Extract Start Marker

Lightning Learning: GREAT Palliative Discharge
Gold Standards Framework (GSF) Register
Consider requesting this from GP for any patient who is likely to be in the last year of their life. Let the GP know if you have made a referral to community palliative care.
Discuss the benefits/burdens of CPR with the patient and family and include decision on discharge summary.
End of Life Medications and/or Medication Review
For the last days of life: prescribing for pain, agitation, nausea/vomiting, secretions, breathlessness. Include DN authorisations and water for injection.
For the last months, weeks or days of life: what medications could be stopped or reviewed?
Advance Care Planning
Discuss and record patient’s priorities and goals. Request GP updates the Integrated Care Plan.
Treatment Escalation Plan
Consider potential emergencies; record if re-admission is not wanted by the patient. Prompt GP follow-up, especially if the prognosis is short. Consider an Emergency Healthcare Plan (found on ICE). Gain senior doctor, patient and family involvement.

Extract End Marker
Data section Start Marker

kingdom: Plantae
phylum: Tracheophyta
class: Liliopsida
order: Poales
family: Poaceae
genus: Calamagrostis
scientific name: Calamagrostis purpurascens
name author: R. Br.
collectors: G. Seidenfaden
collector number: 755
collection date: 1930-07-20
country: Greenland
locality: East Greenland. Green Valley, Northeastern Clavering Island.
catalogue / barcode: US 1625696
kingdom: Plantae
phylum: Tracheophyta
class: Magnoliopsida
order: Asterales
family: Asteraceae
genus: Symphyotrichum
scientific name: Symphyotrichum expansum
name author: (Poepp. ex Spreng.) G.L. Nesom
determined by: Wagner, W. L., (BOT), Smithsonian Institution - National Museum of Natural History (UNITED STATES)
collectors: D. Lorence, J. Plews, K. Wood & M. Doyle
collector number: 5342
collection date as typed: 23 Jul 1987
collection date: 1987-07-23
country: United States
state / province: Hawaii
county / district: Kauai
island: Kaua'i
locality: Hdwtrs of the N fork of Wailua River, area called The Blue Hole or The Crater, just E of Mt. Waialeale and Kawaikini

Data section End Marker

Set of tasks:
[1] Set down the passage of the palliative discharge guide word for word, starting with "Treatment Escalation Plan" and going on through "and family involvement.".
[2] Which symptoms does the palliative discharge guide say to prescribe for in the last days of life?
[3] Can you extend the palliative discharge guide with a few more lines that pick up after its last sentence?

Answers in order:
[1]
Treatment Escalation Plan
Consider potential emergencies; record if re-admission is not wanted by the patient. Prompt GP follow-up, especially if the prognosis is short. Consider an Emergency Healthcare Plan (found on ICE). Gain senior doctor, patient and family involvement.

[2] Pain, agitation, nausea/vomiting, secretions, breathlessness

[3]
Around 1-in-3 patients admitted as an emergency will die within 12 months of admission/discharge. Patients with the highest Frailty Score (7 or greater) have the highest risk of dying during an admission.
Many patients have frequent contact with hospital services in their last year of life. Important conversations which take place in hospital are infrequently shared with primary care.
Information included on a GREAT discharge can support the patient, family and staff when a patient is readmitted.
Remember that the discharge letter goes home with the patient.
Involve patients and families with any decisions that are made about them, applying principles of the Mental Capacity Act 2005.
Nothing on this letter should be a surprise to the patient or family.